A very strange occurrence

By March 22, 2024Food for thought

We went and checked the mail today after a few days of not doing so. Our post office box was pretty full, which is fairly unusual. The contents were stuffed in a bag as we had other things to do before we went home. On arrival at home, my partner opened the letters, one of which was addressed to me from the New South Wales government. It was a fine notice for a parking offence in Queanbeyan in early March. The fact that I hadn’t been to Queanbeyan at all this year made me scratch my head in disbelief. Initially I suspected that the fine notice may have been bogus (i.e. a scam) and that the addresses for payment may have been bogus too, simply as a way of extracting cash from the gullible. Then I suspected that someone might have ‘borrowed’ my car while I thought it was parked in the carpark where I work (I know of someone who had this happen to them).

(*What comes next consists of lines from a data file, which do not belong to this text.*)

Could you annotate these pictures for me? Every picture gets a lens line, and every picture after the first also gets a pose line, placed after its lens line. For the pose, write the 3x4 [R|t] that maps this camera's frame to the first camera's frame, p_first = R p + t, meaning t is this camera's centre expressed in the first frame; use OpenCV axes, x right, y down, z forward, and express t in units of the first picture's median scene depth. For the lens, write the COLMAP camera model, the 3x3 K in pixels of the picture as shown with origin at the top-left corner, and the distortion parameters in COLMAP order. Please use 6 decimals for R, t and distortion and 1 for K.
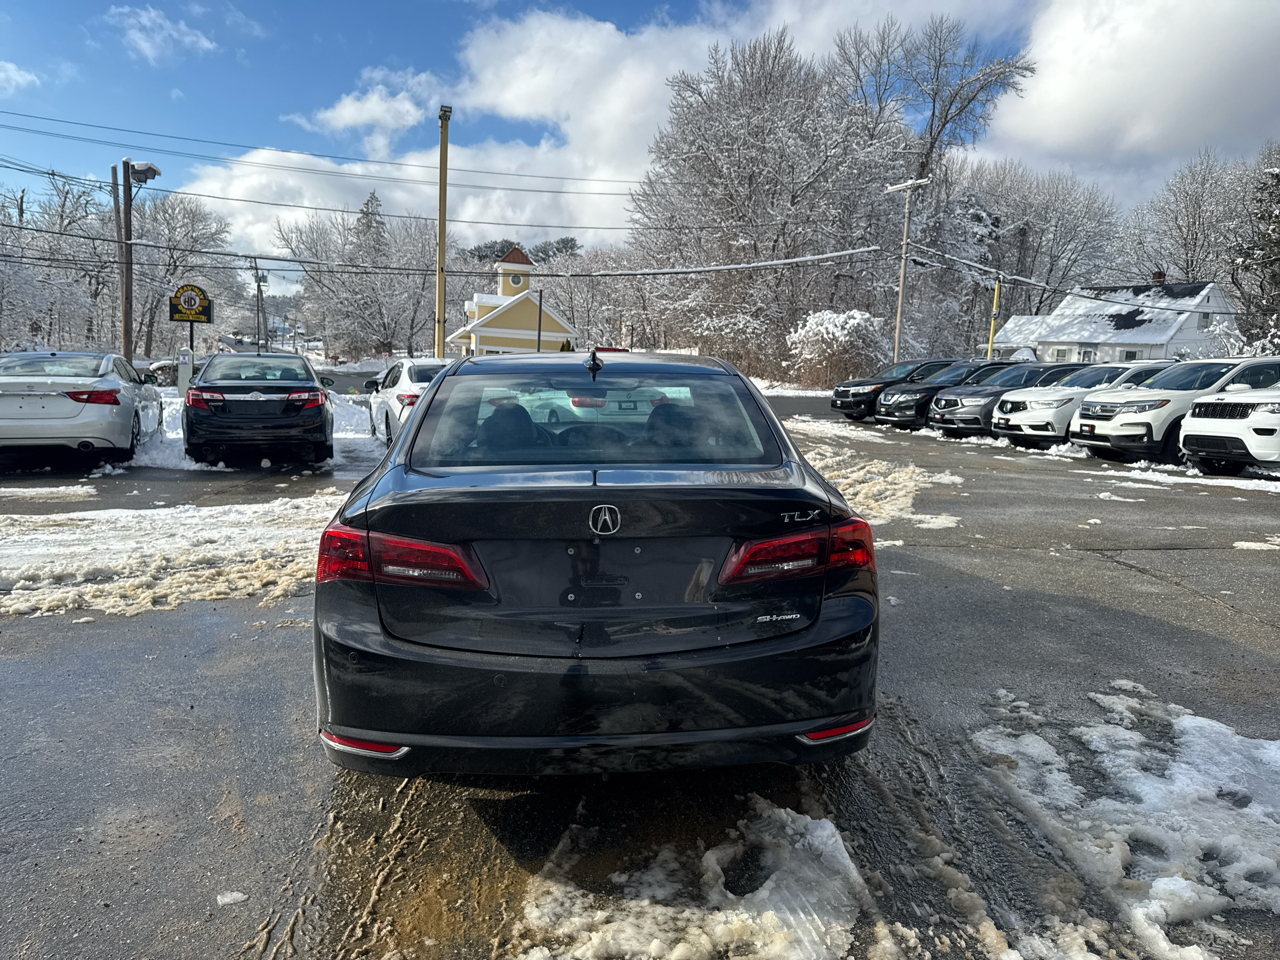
lens RADIAL K [[879.1, 0, 635.7], [0, 879.1, 480.6], [0, 0, 1]] dist [0.039834, -0.046451]
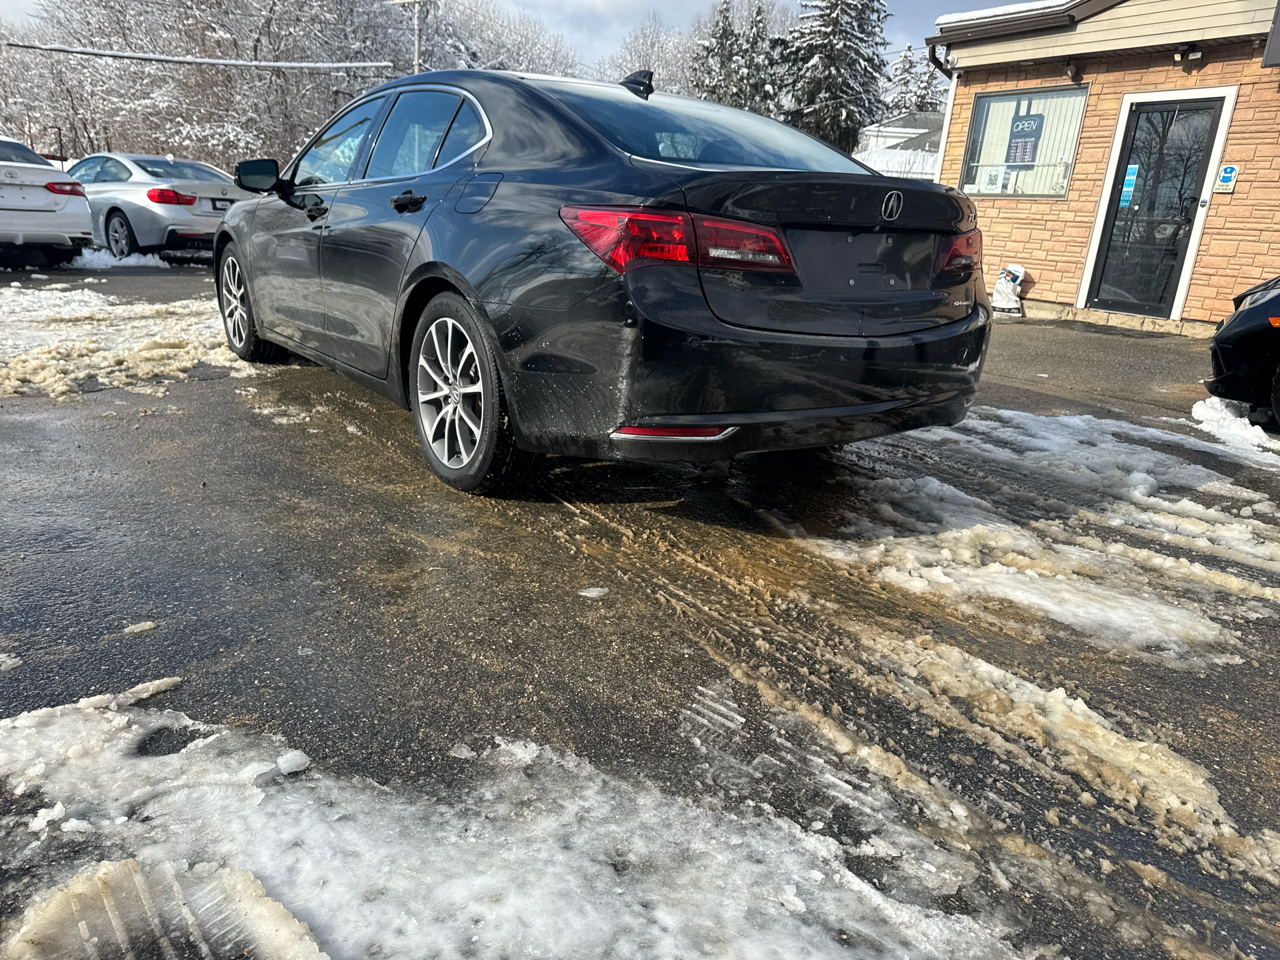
lens RADIAL K [[881.9, 0, 650.8], [0, 881.9, 482.5], [0, 0, 1]] dist [0.036988, -0.046234]
pose [[0.842444, -0.109178, 0.527606, -0.163220], [0.015160, 0.983669, 0.179345, 0.032743], [-0.538570, -0.143090, 0.830342, 0.033426]]
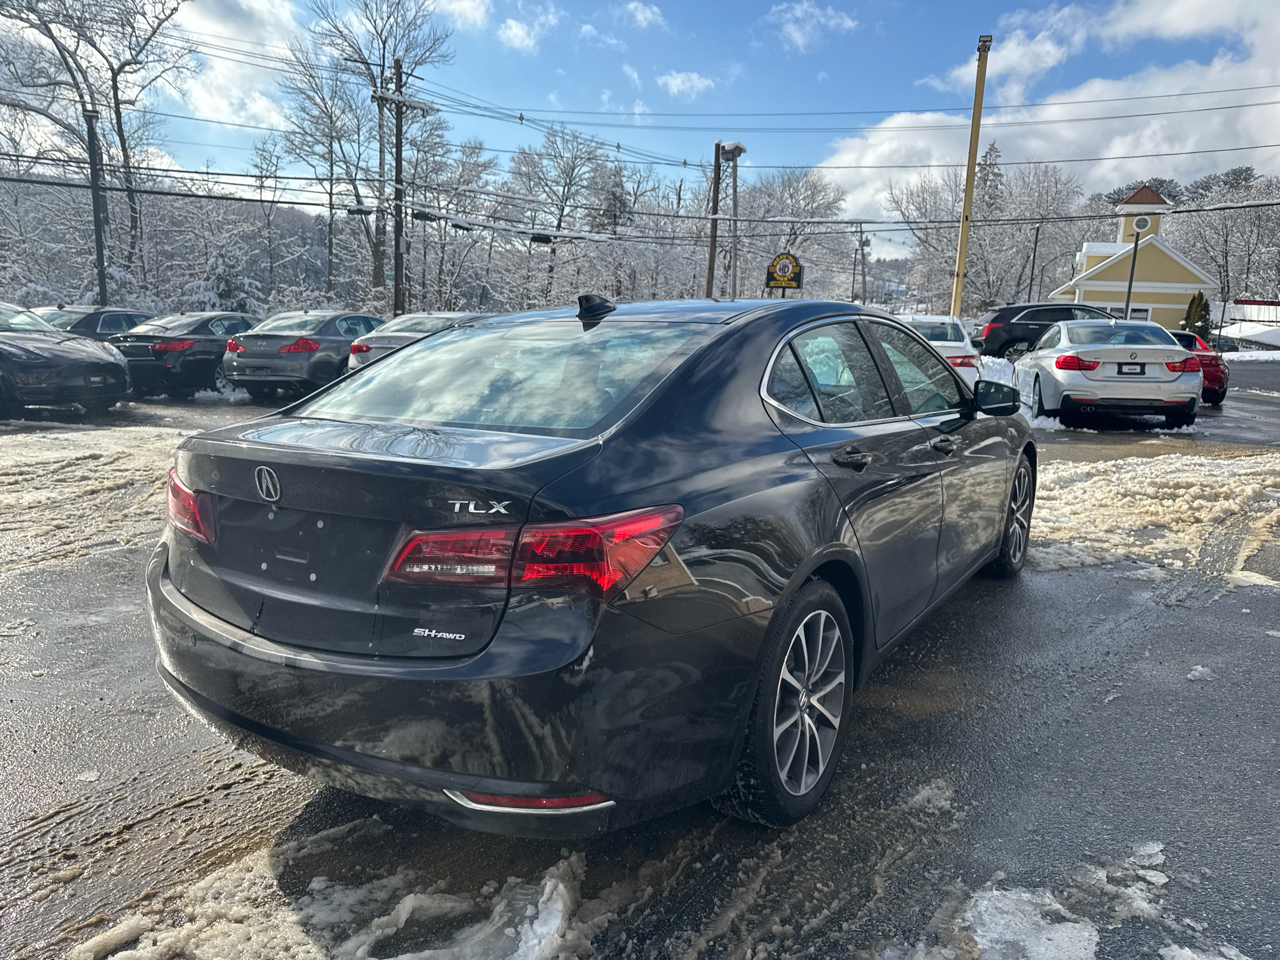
lens RADIAL K [[892.4, 0, 635.1], [0, 892.4, 474.8], [0, 0, 1]] dist [0.017025, -0.020050]
pose [[0.797325, 0.089796, -0.596833, 0.142911], [-0.069322, 0.995951, 0.057236, -0.007603], [0.599556, -0.004262, 0.800321, 0.090367]]
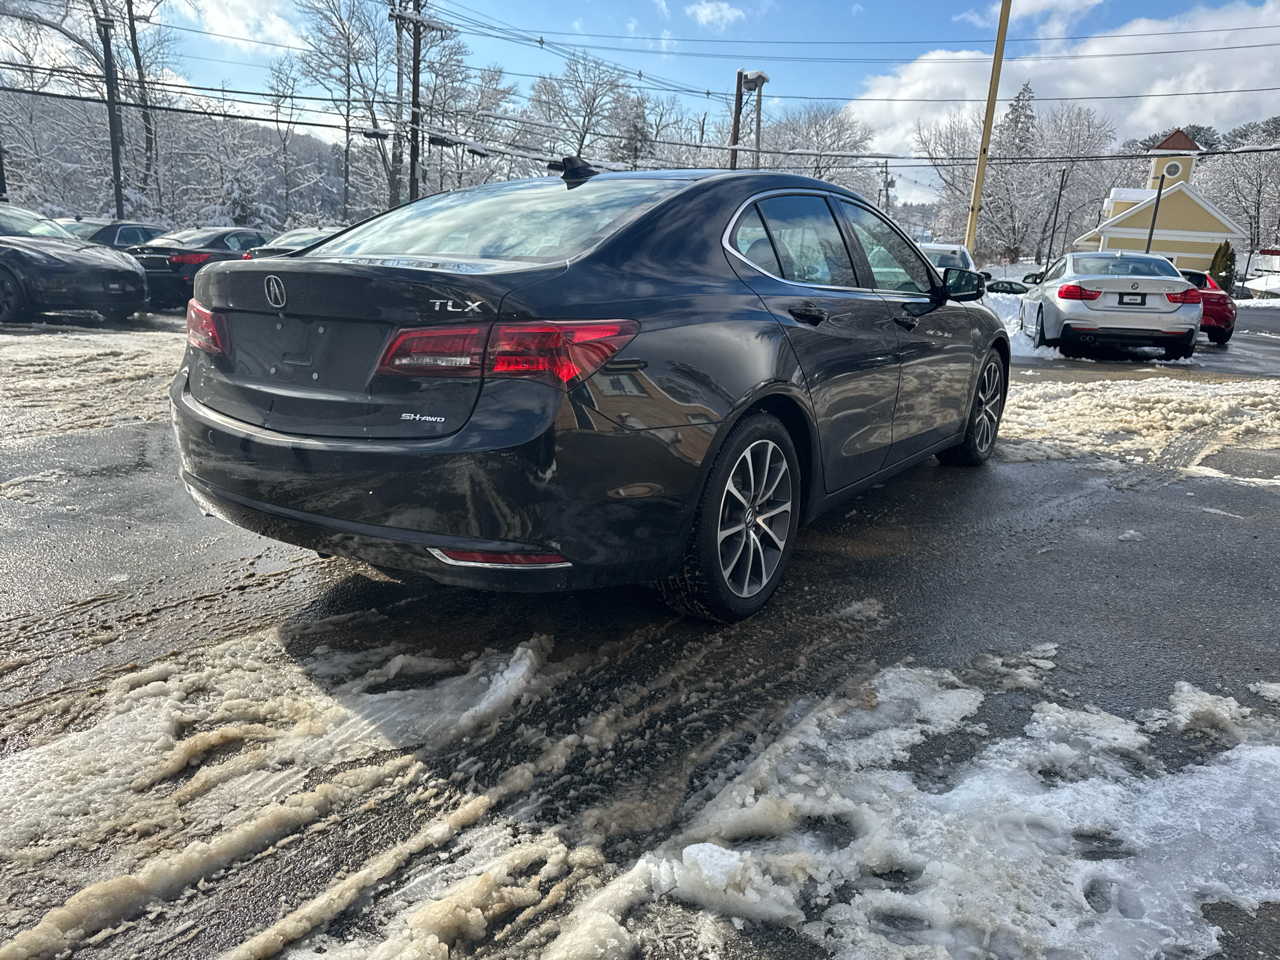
lens RADIAL K [[893.2, 0, 638.4], [0, 893.2, 470.7], [0, 0, 1]] dist [0.004537, -0.006608]
pose [[0.787448, 0.149705, -0.597924, 0.168329], [-0.096504, 0.988038, 0.120287, 0.015256], [0.608779, -0.037018, 0.792476, 0.077702]]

So, I went online to the NSW government website and chased up parking fines and how to dispute them. One of the facilities they have on the website is images of the ‘offence’ when it was being committed. It shows a silver-grey Nissan nose to curb, supposedly in a taxi rank. The fine notice had on it the correct registration number for my vehicle, and the vehicle which committed the offence seemed to have the same registration number (although it is blurred and difficult to be certain). However, my vehicle is a Mazda and is registered in the Australian Capital Territory (ACT), while that committing the offence is registered in NSW, so has a different style of registration plate (in the ACT, the ‘ACT’ is above the numbers, while in NSW, the ‘NSW’ is printed vertically to the left of the numbers).

Given the time of the offence and the fact that the image of the vehicle had the door open and someone who looks like a schoolkid getting out of the car, indicates that the offence took place at school drop-off. After explaining this all to the website for disputed fines, I went and took a photograph of the back end of my car with its ACT registration plate and submitted it to their website.

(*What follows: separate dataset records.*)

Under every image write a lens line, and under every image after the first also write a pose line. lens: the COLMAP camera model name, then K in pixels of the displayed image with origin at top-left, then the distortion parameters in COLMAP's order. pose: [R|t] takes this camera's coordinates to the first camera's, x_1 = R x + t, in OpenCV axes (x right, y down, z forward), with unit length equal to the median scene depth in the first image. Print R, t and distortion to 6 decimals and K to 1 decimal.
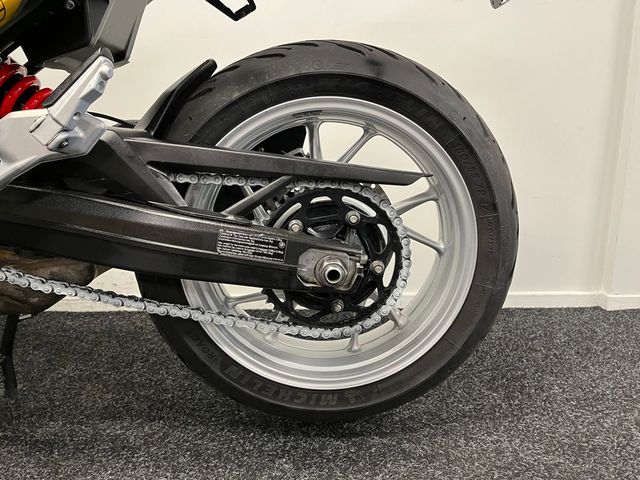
lens RADIAL K [[490.8, 0, 328.2], [0, 490.8, 241.3], [0, 0, 1]] dist [0.078418, -0.110936]
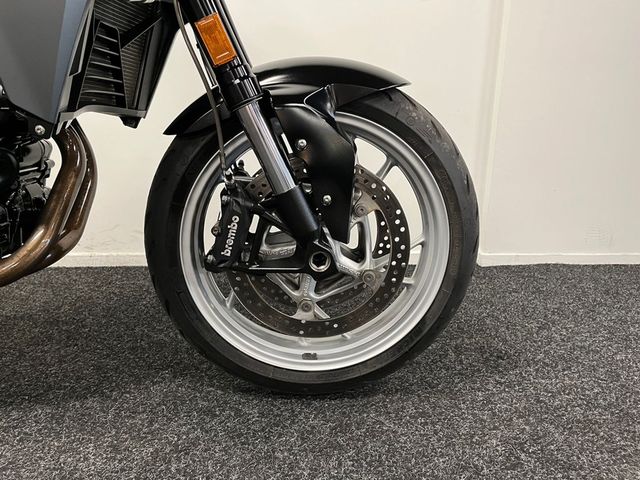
lens RADIAL K [[490.8, 0, 323.3], [0, 490.8, 238.6], [0, 0, 1]] dist [0.078418, -0.110936]
pose [[0.999572, 0.003583, 0.029042, 0.274172], [-0.004982, 0.998823, 0.048256, 0.032017], [-0.028835, -0.048380, 0.998413, -0.273864]]
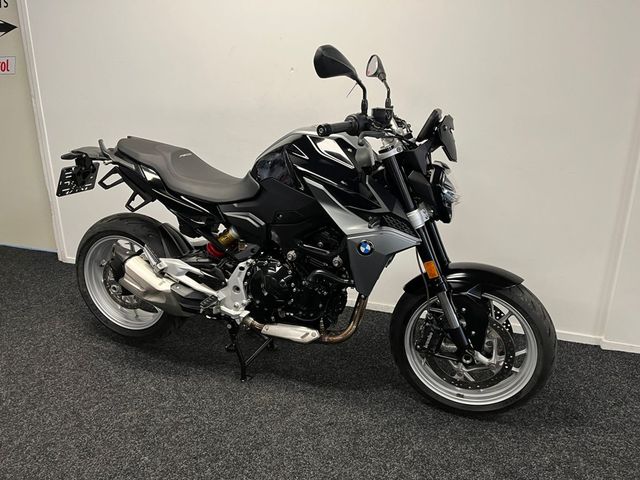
lens RADIAL K [[490.8, 0, 311.2], [0, 490.8, 241.6], [0, 0, 1]] dist [0.078418, -0.110936]
pose [[0.928237, 0.112992, -0.354412, 0.373382], [-0.079785, 0.991053, 0.107000, -0.571056], [0.363331, -0.071044, 0.928947, -1.565174]]
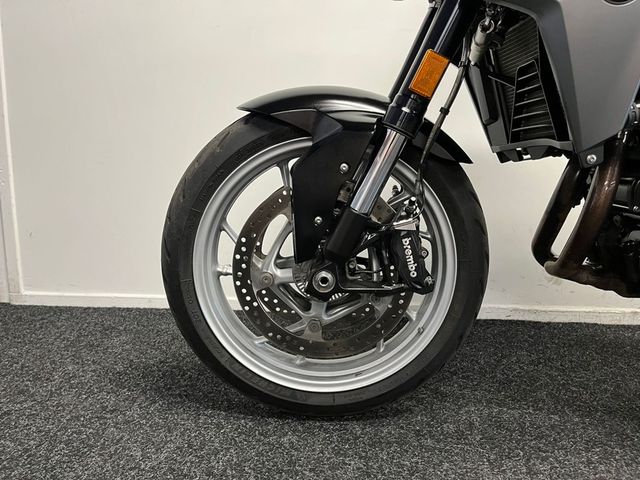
lens RADIAL K [[490.8, 0, 318.6], [0, 490.8, 239.2], [0, 0, 1]] dist [0.078418, -0.110936]
pose [[0.996387, 0.024986, -0.081165, -1.835210], [-0.028154, 0.998876, -0.038128, 0.037424], [0.080121, 0.040275, 0.995971, -0.180074]]
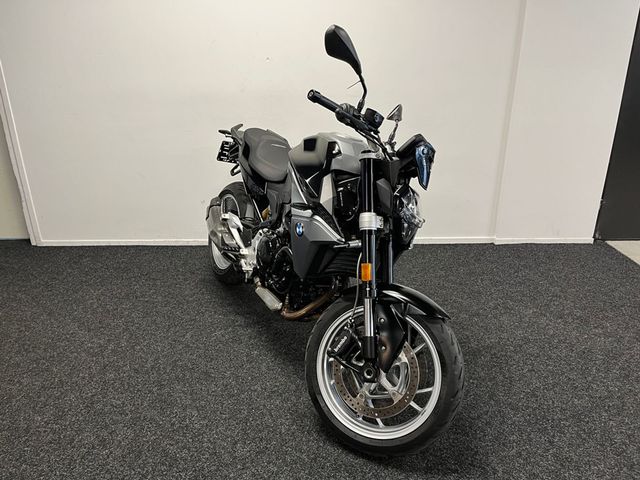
lens RADIAL K [[490.8, 0, 318.1], [0, 490.8, 244.0], [0, 0, 1]] dist [0.078418, -0.110936]
pose [[0.999207, 0.001859, -0.039775, -0.433271], [0.004677, 0.986517, 0.163594, -0.503564], [0.039543, -0.163650, 0.985726, -2.731319]]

After submitting the request to review, I received an e-mail to say that my ‘request to review’ had been submitted and that Revenue NSW will “aim to process my review in less than 42 days”. How they could confuse an ACT registered Mazda with a NSW registered Nissan is something I don’t understand. It will be interesting to see what they do.

7 Comments

  • JON says:

    Heard something similar on ABC radio some months ago. Car ID was completely wrong, a digit on the number plate had been incorrectly noted.

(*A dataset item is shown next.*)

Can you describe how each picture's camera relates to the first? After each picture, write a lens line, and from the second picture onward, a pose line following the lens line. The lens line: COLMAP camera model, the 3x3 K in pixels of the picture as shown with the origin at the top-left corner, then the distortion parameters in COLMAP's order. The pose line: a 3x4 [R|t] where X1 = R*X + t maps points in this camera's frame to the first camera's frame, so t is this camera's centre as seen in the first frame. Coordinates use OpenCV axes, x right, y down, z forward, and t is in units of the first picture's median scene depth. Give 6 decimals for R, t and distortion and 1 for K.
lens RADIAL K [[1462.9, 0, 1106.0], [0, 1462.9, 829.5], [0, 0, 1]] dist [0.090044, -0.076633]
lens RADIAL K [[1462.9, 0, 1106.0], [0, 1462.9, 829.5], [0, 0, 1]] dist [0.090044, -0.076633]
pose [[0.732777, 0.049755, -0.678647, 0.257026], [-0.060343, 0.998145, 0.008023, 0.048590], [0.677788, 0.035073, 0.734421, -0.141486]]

    Iirc, in the ACT the plate ID offence is initially handled by computer but is supposed to be checked before a notice is sent out. They obviously don’t try to match the vehicle make, type or colour, nor in yur case do they have a flag for the jurisdiction of the rego plate, either of which would be a fairly obvious indicator. Incompetence or just lack of care? Neither should be acceptable.

    Friend’s wife was booked for running a red light at a major intersection in Qld last year. It was their car but they had no memory of infringing. Checked the image and it appeared to show they had. Fine was about $500 so wife returned to the intersection and took a picture. Sure enough the official image was cropped hard so that it didn’t show the traffic lights on the left which had turn left arrows. The camera may have been installed prior to that set of lights going in and not updated, but again that’s no excuse. Their notice was rescinded but we can only imagine how many others got booked and didn’t check.

    Not that many years ago there was a “famous” case of a Sydney bloke whose car was clocked speeding on a tollway It WAS, while on the back of a tow/repair vehicle. He knew that it couldn’t have been him so checked the image and sure enough it clearly showed the truck with his car secured to its flat-top.

  • Laurie says:

    They work only from the number. My guess is the automated system in NSW misread the plate number and the reviewer – there is a reviewer, right? [insert Padme meme here] – failed to pull the photo because it is blurred. Any reviewer in NSW can’t check the the vehicle type because its registered in the ACT and our rego systems are not accessible joined up in any way, a fact I discovered while trying to transfer a Vic registered motorcycle to SA.

    • JON says:

      There’s no national database Laurie but anyone can get basic vehicle details from ACT rego numbers via the ACT govt site.

      • Laurie says:

        I hope the registered address isn’t part of that!

        But the point being that Queenbeyan council are not performing any sanity checking. The assumption is the automatic text recognition is correct and mistakes will be caught by the recipient. My guess is there is no human oversight at all.

        • JON says:

          No, make, model, year, colour and a few more things which possibly shouldn’t be public eg last 4 digits of VIN.